=== SEZIONE DEL DOCUMENTO ===

MILANO Nell’udienza di ieri in cui era prevista la discussione sulla richiesta di archiviazione presentata dalla procura milanese relativamente al filone di inchiesta sull’omicidio del magistrato torinese Bruno Caccia che vede come indagato Francesco D’Onofrio, la procura generale di Milano ha avocato le indagini. A tal proposito abbiamo interpellato Paola Caccia, figlia del procuratore ucciso nel 1983.

“Viene sviluppato sempre quello che ci interessa meno: c’era questo filone investigativo relativo a D’Onofrio che tutto faceva presagire sarebbe stato archiviato, visto che nell’altro processo era stato del tutto trascurato. Proprio perché ritiene che sia stata trascurato, la Procura Generale a sorpresa, senza avvertire la procura, ha avocato le indagini; l’avocazione è infatti stata depositata durante l’udienza, in modo inconsueto”, spiega Caccia.

Quanto alle motivazioni del provvedimento, Caccia dichiara: “Innanzitutto non era stata approfondita la posizione di D’Onofrio; inoltre non sono mai stati ascoltati i famigliari, cosa per cui si è battuto il nostro avvocato Fabio Repici nell’altro processo. In realtà quest’opportunità arriva relativamente a un aneddoto di vita quotidiana raccontato a pagina 5 del libro di Paola Bellone “Tutti i nemici del procuratore”: in sintesi viene riportato come noi abbiamo sempre detto che mio padre non faceva trapelare le sue preoccupazioni, mentre una volta a tavola, ascoltando la radio, aveva protestato dicendo “insomma, non capite che rischio la vita”. Secondo noi però si tratta di un elemento che non porta da nessuna parte. Il nostro legale si era invece battuto per fare ascoltare noi come testimoni, o almeno mio fratello, che il giorno stesso dell’omicidio aveva chiesto a nostro padre “come va il lavoro?”, e lui aveva risposto “sta per succedere qualcosa di molto grosso””.

C’è ancora un elemento che sarà ulteriormente approfondito dai magistrati milanesi: “Abbiamo ricevuto a novembre dell’anno scorso, e depositato a dicembre, una lettera anonima con scritte varie cose tra cui una cosa del tipo “il tale- un detenuto – sa tutto, bisogna solo chiederglielo”. Secondo noi forse questi approfondimenti partono adesso perché Repici la scorsa settimana quando siamo stati ospiti della conferenza dei capigruppo al Palazzo Civico di Torino ha detto parole pesanti (link: https://www.gazzettadalba.it/2018/11/caso-caccia-la-figlia-paola-e-lavvocato-repici-hanno-parlato-di-depistaggio/): è come se ogni volta che alziamo il tiro venisse aperto un fascicolo su qualcosa che ci interessa poco ma non importa, l’importante è che si vada avanti. Cercheremo anche da questa angolazione sghemba di andare per la nostra direzione: andiamo un po’ a zigzag ma sono ottimista sul fatto che anche da direzioni strane alla fine si arrivi dove ci interessa, cioè a capire cosa sia successo veramente”, afferma la donna, ribadendo come già fatto in precedenza “la speranza che se qualcuno sapesse qualcosa si decida a parlare.”

=== DATI ARCHIVIATI ===

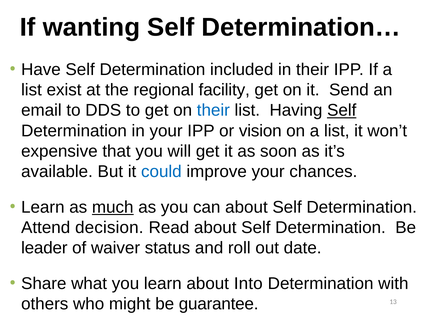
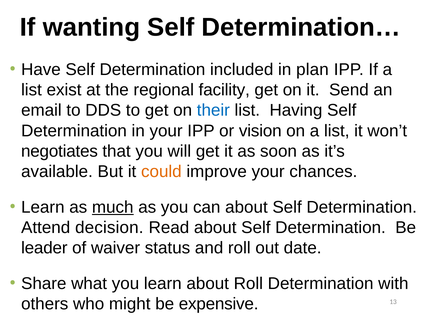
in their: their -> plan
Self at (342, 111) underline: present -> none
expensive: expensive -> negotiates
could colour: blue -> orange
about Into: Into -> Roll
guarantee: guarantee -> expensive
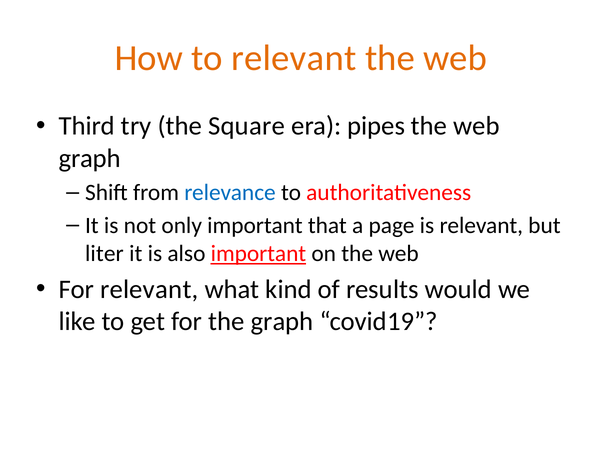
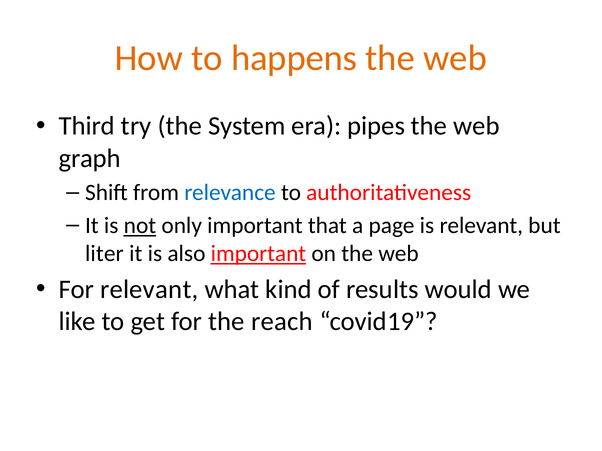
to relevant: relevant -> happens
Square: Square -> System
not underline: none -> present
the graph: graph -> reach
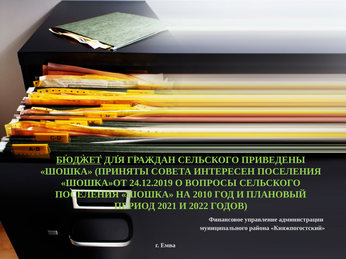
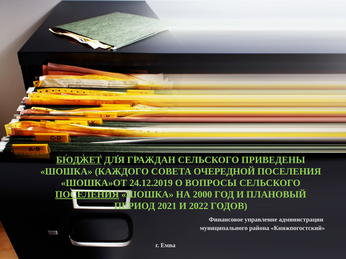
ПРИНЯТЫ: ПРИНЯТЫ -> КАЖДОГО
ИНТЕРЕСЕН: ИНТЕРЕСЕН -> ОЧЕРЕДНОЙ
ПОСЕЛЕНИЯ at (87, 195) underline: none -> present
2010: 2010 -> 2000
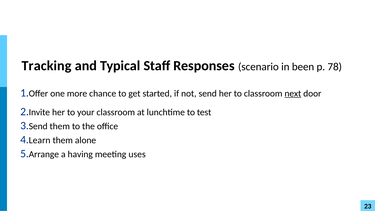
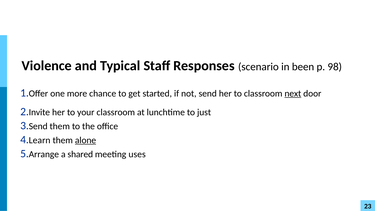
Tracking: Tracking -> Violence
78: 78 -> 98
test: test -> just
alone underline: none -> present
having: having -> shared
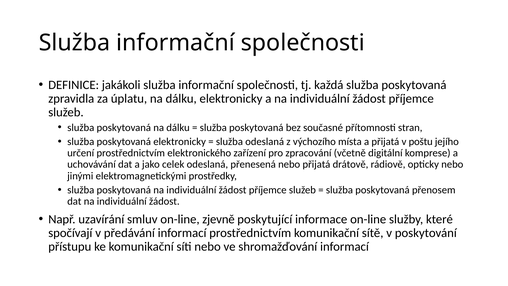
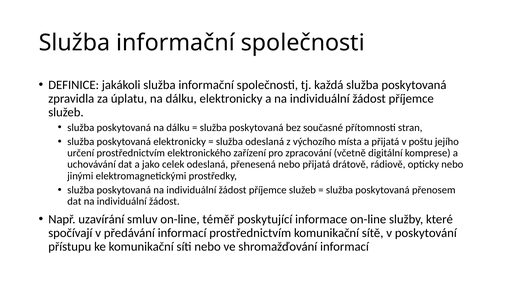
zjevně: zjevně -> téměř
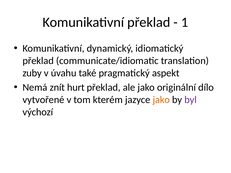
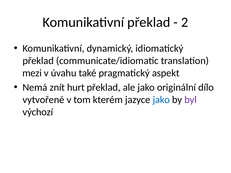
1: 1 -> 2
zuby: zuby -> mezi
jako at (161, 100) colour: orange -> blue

===
=== DATI ARCHIVIATI ===

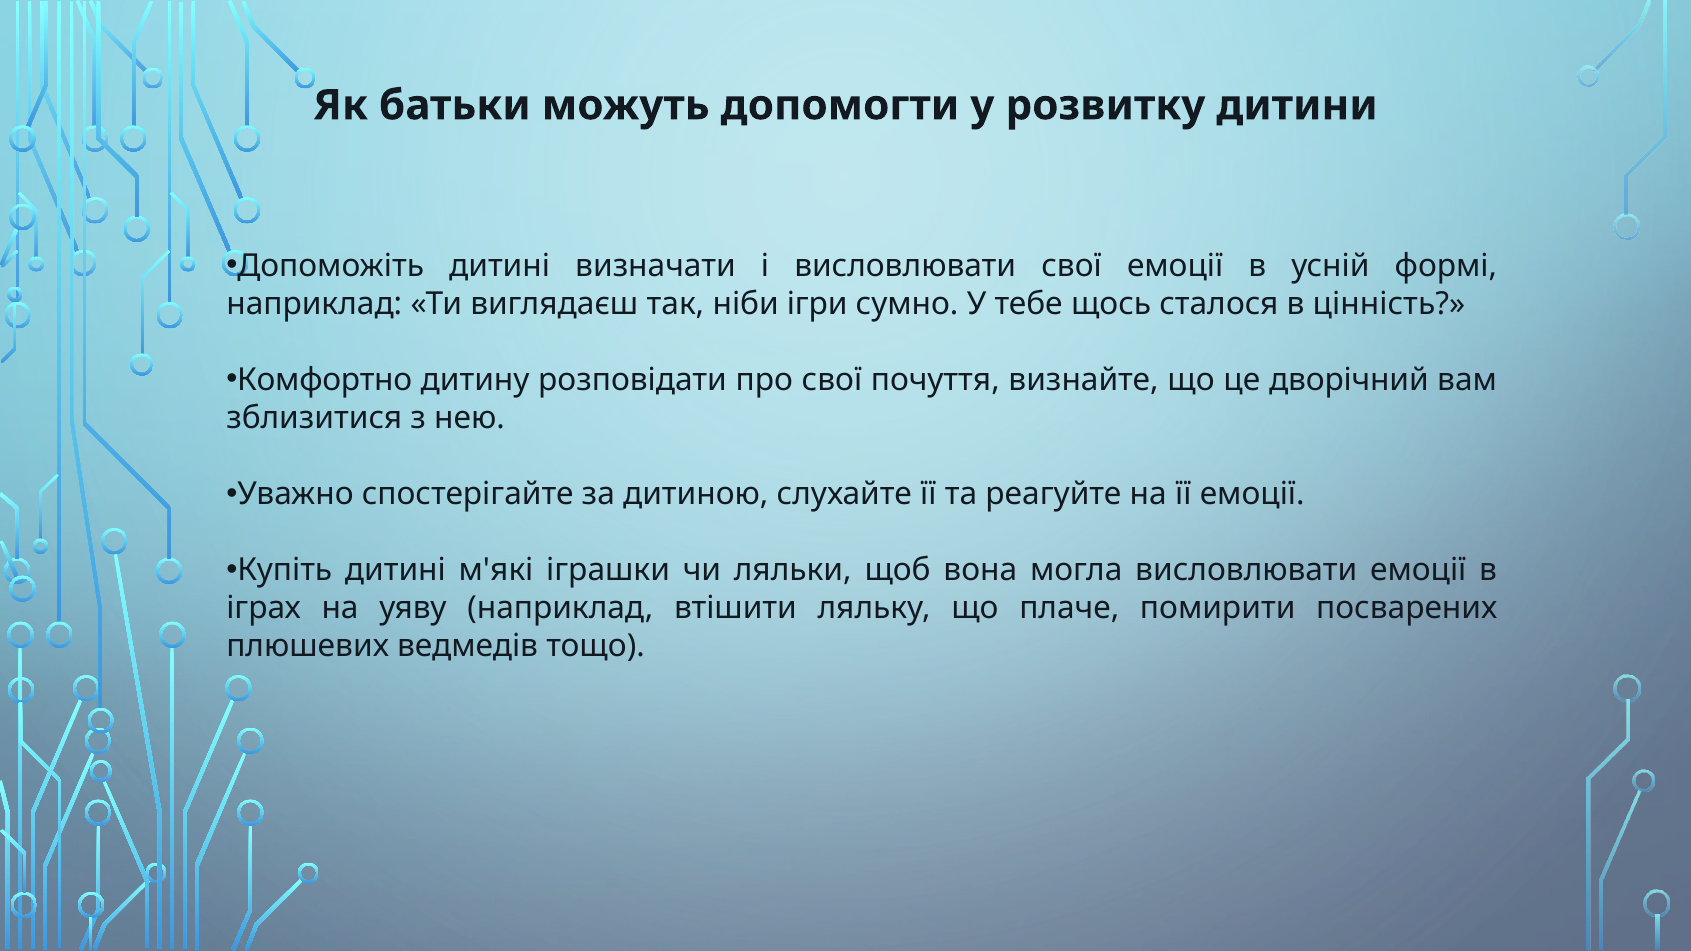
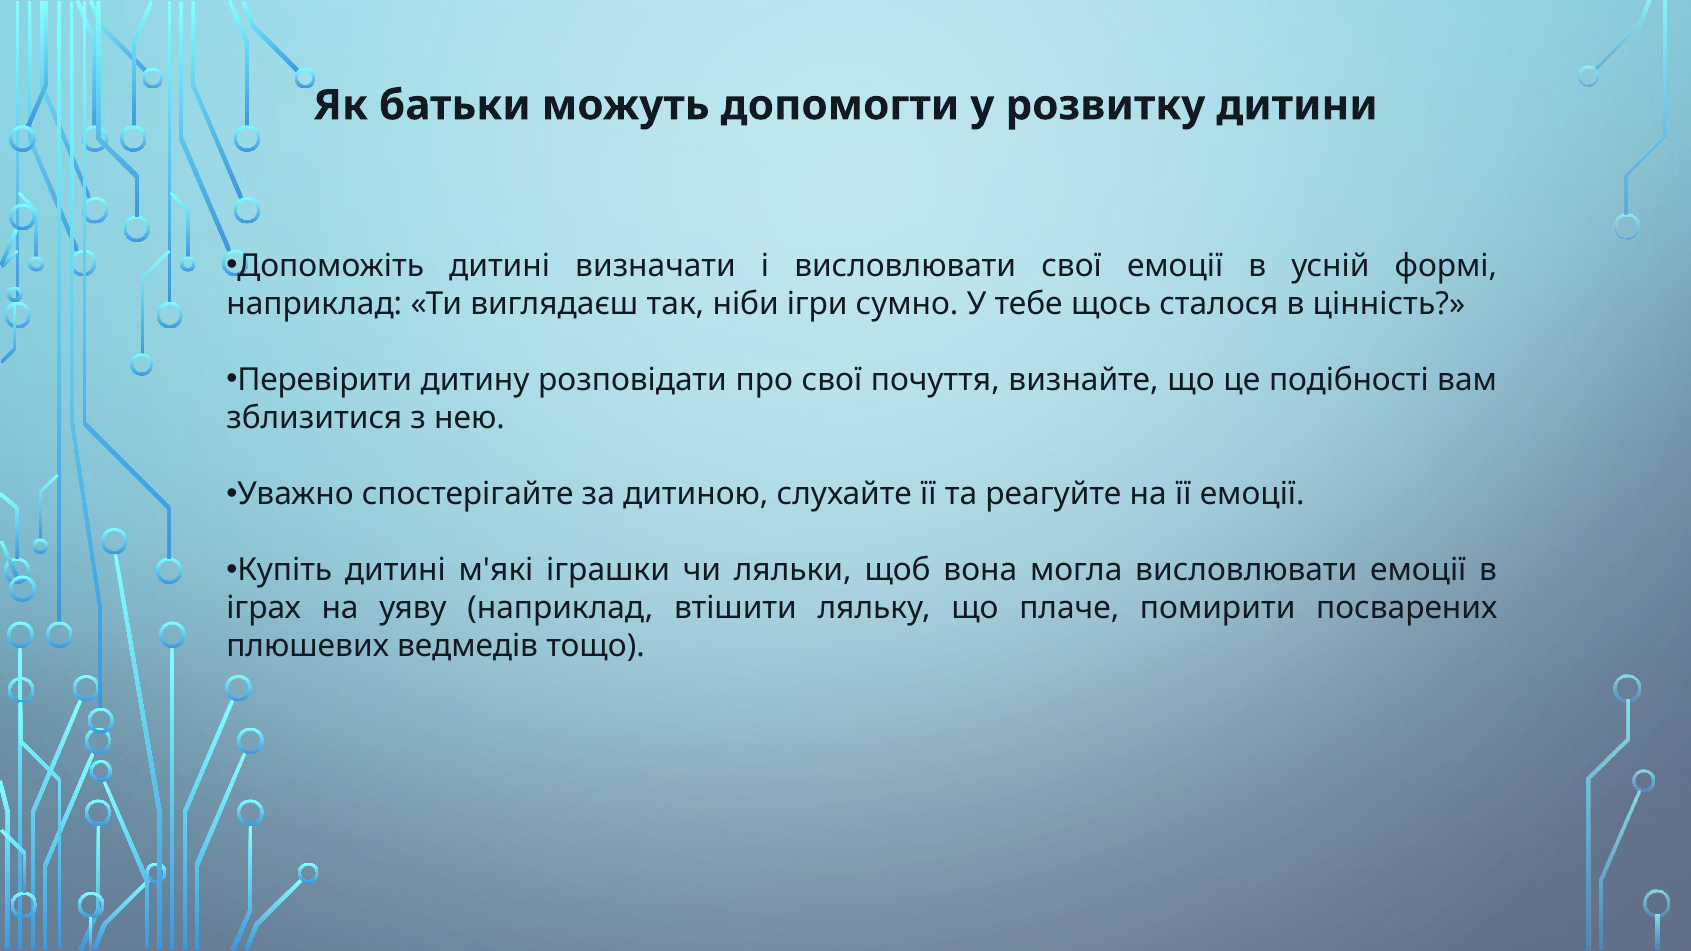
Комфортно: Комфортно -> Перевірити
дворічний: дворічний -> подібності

===

■ **COSA FARE**:
A. Rispondi alle seguenti domande sull'articolo sul caso Caccia riportato sopra.
(i) In che anno è stato ucciso il procuratore Bruno Caccia?
(ii) Come si chiama l'avvocato della famiglia Caccia?
(iii) In quale mese la famiglia ha depositato la lettera anonima?
B. Estrai dall'articolo sul caso Caccia riportato sopra il passo che comincia con "MILANO Nell’udienza di" e prosegue fino a "ucciso nel 1983.", copiandolo senza alcuna modifica.

■ **RISPOSTE**:
A.
(i) Nel 1983.
(ii) Fabio Repici.
(iii) A dicembre.

B.
MILANO Nell’udienza di ieri in cui era prevista la discussione sulla richiesta di archiviazione presentata dalla procura milanese relativamente al filone di inchiesta sull’omicidio del magistrato torinese Bruno Caccia che vede come indagato Francesco D’Onofrio, la procura generale di Milano ha avocato le indagini. A tal proposito abbiamo interpellato Paola Caccia, figlia del procuratore ucciso nel 1983.